Assistant Portfolio Manager David Chung discusses the ongoing recovery in the manufacturing sector and how technological innovation is helping drive longer-term growth in certain industries.
- Though typically more severely impacted during recessions, manufacturing has thus far recovered faster than the services sector.
- Recent data show positive results and an encouraging outlook for select industrials as the recovery broadens.
- While technology stocks have been clear beneficiaries of the digitization of the global economy, we also see technological innovation driving growth in less obvious, more traditional segments of the market, like industrials.
While the economy overall has been hit severely by the COVID-19 pandemic, in contrast with previous recessions, manufacturing has rebounded faster than the much larger services sector. Demand for services is typically more resilient in economic downturns, but lingering social restrictions and the resultant changes in consumer behavior have destroyed demand in many service-related industries.
In contrast, manufacturers have been deemed essential businesses, with factories predominantly remaining open during the pandemic and some even benefiting from behavioral changes and catch-up spending from delayed demand for physical goods. For example, as consumers cancel vacations and work from home, many have purchased new power tools to complete DIY home projects or bought paint to brighten up a room. And while December may see consumers finally purchasing the cars or dishwashers they had originally planned to purchase in May, the haircuts skipped in April represent demand that has been permanently lost.
Bright Spots Emerge Amid the Recovery
Recent data suggest that the economy and, in particular, manufacturing continue to rebound from a historical second quarter contraction much quicker than many would have predicted. The Institute for Supply Management (ISM) manufacturing purchasing managers index (PMI) level for November continued to register squarely in expansion territory, as it has done so for six consecutive months. There are very few signs that inventory restocking is driving the recovery, so assuming the pandemic doesn’t worsen materially, we believe short-cycle orders and industrial production can continue to improve from current levels, contributing to further growth.
Overall, we see stabilization across industrials sectors and a steady gradual recovery that has been better than expected as compared to company guidance and commentary in second quarter earnings calls, when results were at their weakest. Auto manufacturing and residential construction have been the clear bright spots as consumer spending remains relatively strong, bolstered in part by a rapid stock market recovery and a robust housing market. We expect select industrials firms to report results above management guidance or consensus estimates for 2020 and believe that current valuations for some stocks are still reasonable, allowing room for further price appreciation in the coming year.

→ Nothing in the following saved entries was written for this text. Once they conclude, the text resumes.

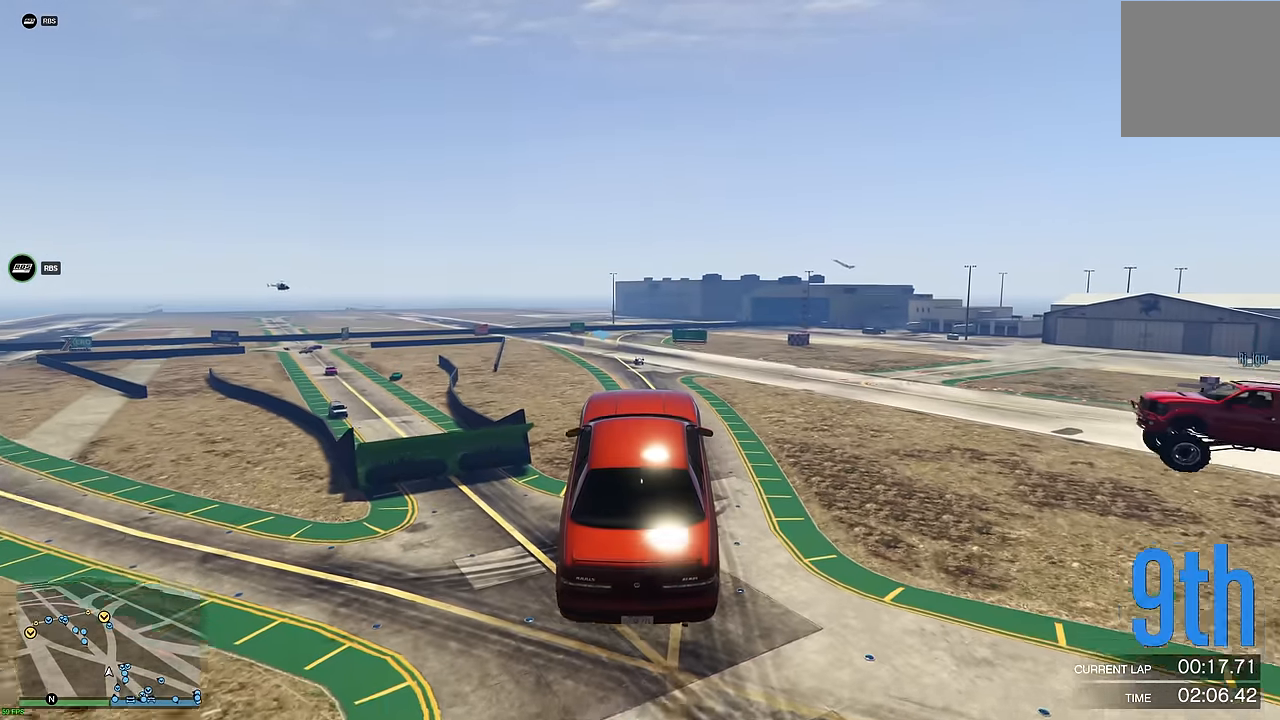
{"buttons": ["R2"], "left_stick": "center", "right_stick": "center", "events": []}
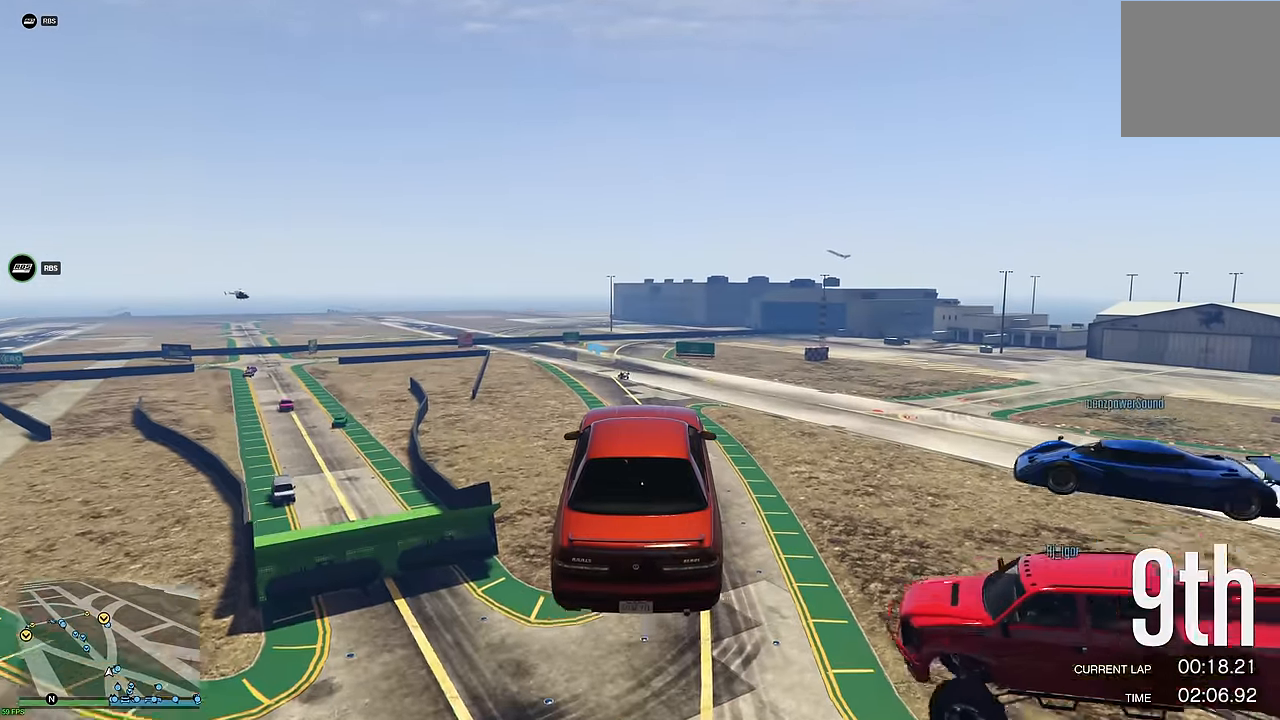
{"buttons": ["R2"], "left_stick": "right", "right_stick": "center", "events": [[466, "left_stick", "right"]]}
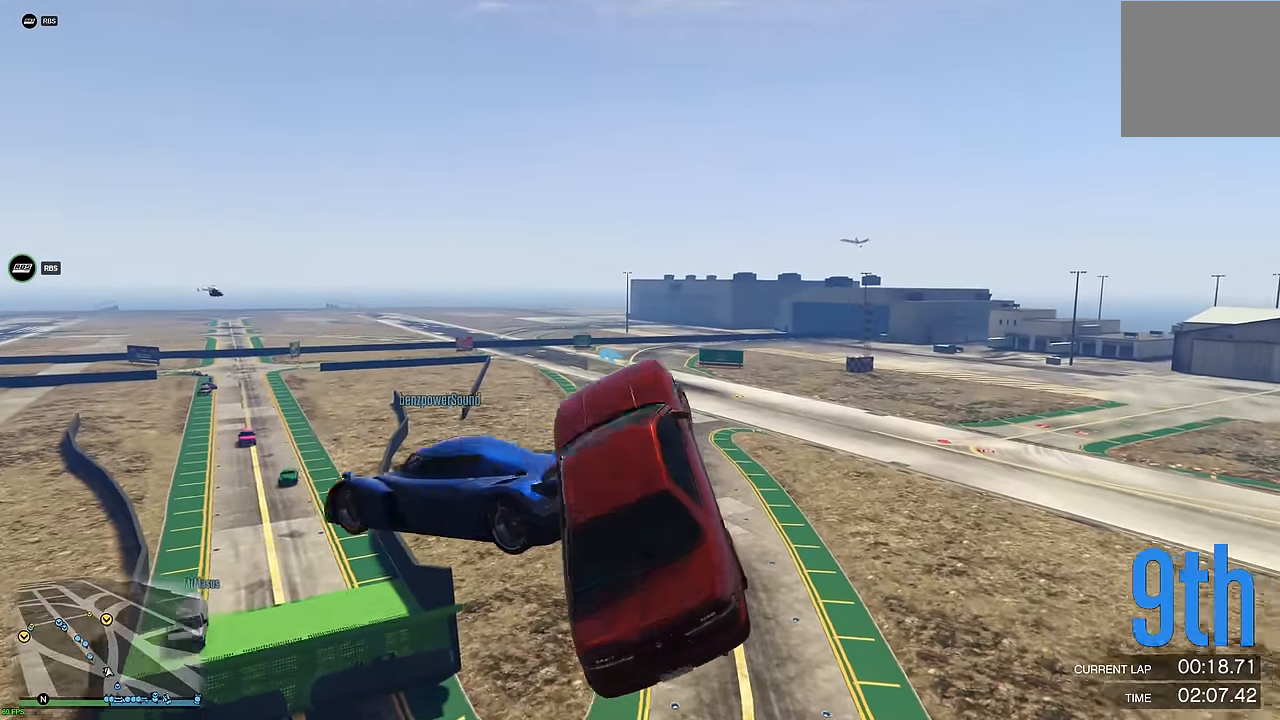
{"buttons": [], "left_stick": "right", "right_stick": "center", "events": [[300, "R2", "up"]]}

Technological Innovation Helping Drive Longer-Term Growth
While we continue to see signs of a cyclical manufacturing recovery in the near term, we also see potential for longer-term secular growth as more traditional industries leverage technology in innovative ways.
For example, farm machinery can now be equipped with sensors and systems that collect and analyze data to more effectively prepare fields based on soil conditions, optimize seed placement and spacing, apply fertilizer more efficiently, and improve harvests. Tech advances like these that bring value to farmers may lead to an upgrade cycle in the industry, driving volume growth, strong pricing and product mix for manufacturers, and enhancing profits.
Investments in warehouse automation technology could also help amplify the benefits of rapid e-commerce growth. As online shopping has boomed, customers have demanded faster order fulfillment. At the same time, online retailers face qualified labor shortages and increasing labor costs in their distribution centers. Fully automated systems for scanning and sorting packages in warehouses could enable retailers to address these issues and operate with greater efficiency and safety. A “dark warehouse,” with order-picking robots that can grasp objects with dexterity comparable to the human hand and autonomous machines that load and unload trucks, is in the not-too-distant future.
In public safety and security, new technology is expanding the pool of available tools from traditional radios to exciting areas such as cloud-based software, facial recognition, machine learning and analytics. Consolidating voice, video and data onto a single cloud-based platform – rather than relying solely on 911 voice calls – allows public safety agencies to more effectively respond to and resolve incidents. Facial recognition technology and analytics can help agencies investigate and detect crime by effectively sorting through an ever-growing volume of video data. As government budgets are stretched and resources get dedicated to other needs, such as COVID-19 stimulus, we believe public safety departments will need to increasingly deploy technology to automate and enable more efficient operations, providing opportunity for durable growth.
Uncovering Growth Potential
Thus, while a select group of well-known technology stocks have been obvious beneficiaries of this year’s digitization of the global economy, we see technological innovation also driving growth in less conspicuous, more traditional segments of the market. Companies that are able to adopt and leverage technological advances may offer investors opportunities for long-term growth.
To that end, while we have begun to see signs of improving business and manufacturing activity, we believe it remains important to focus on bottom-up fundamentals to identify companies with strong balance sheets and sustainable competitive advantages that are positioned to benefit from long-term secular themes.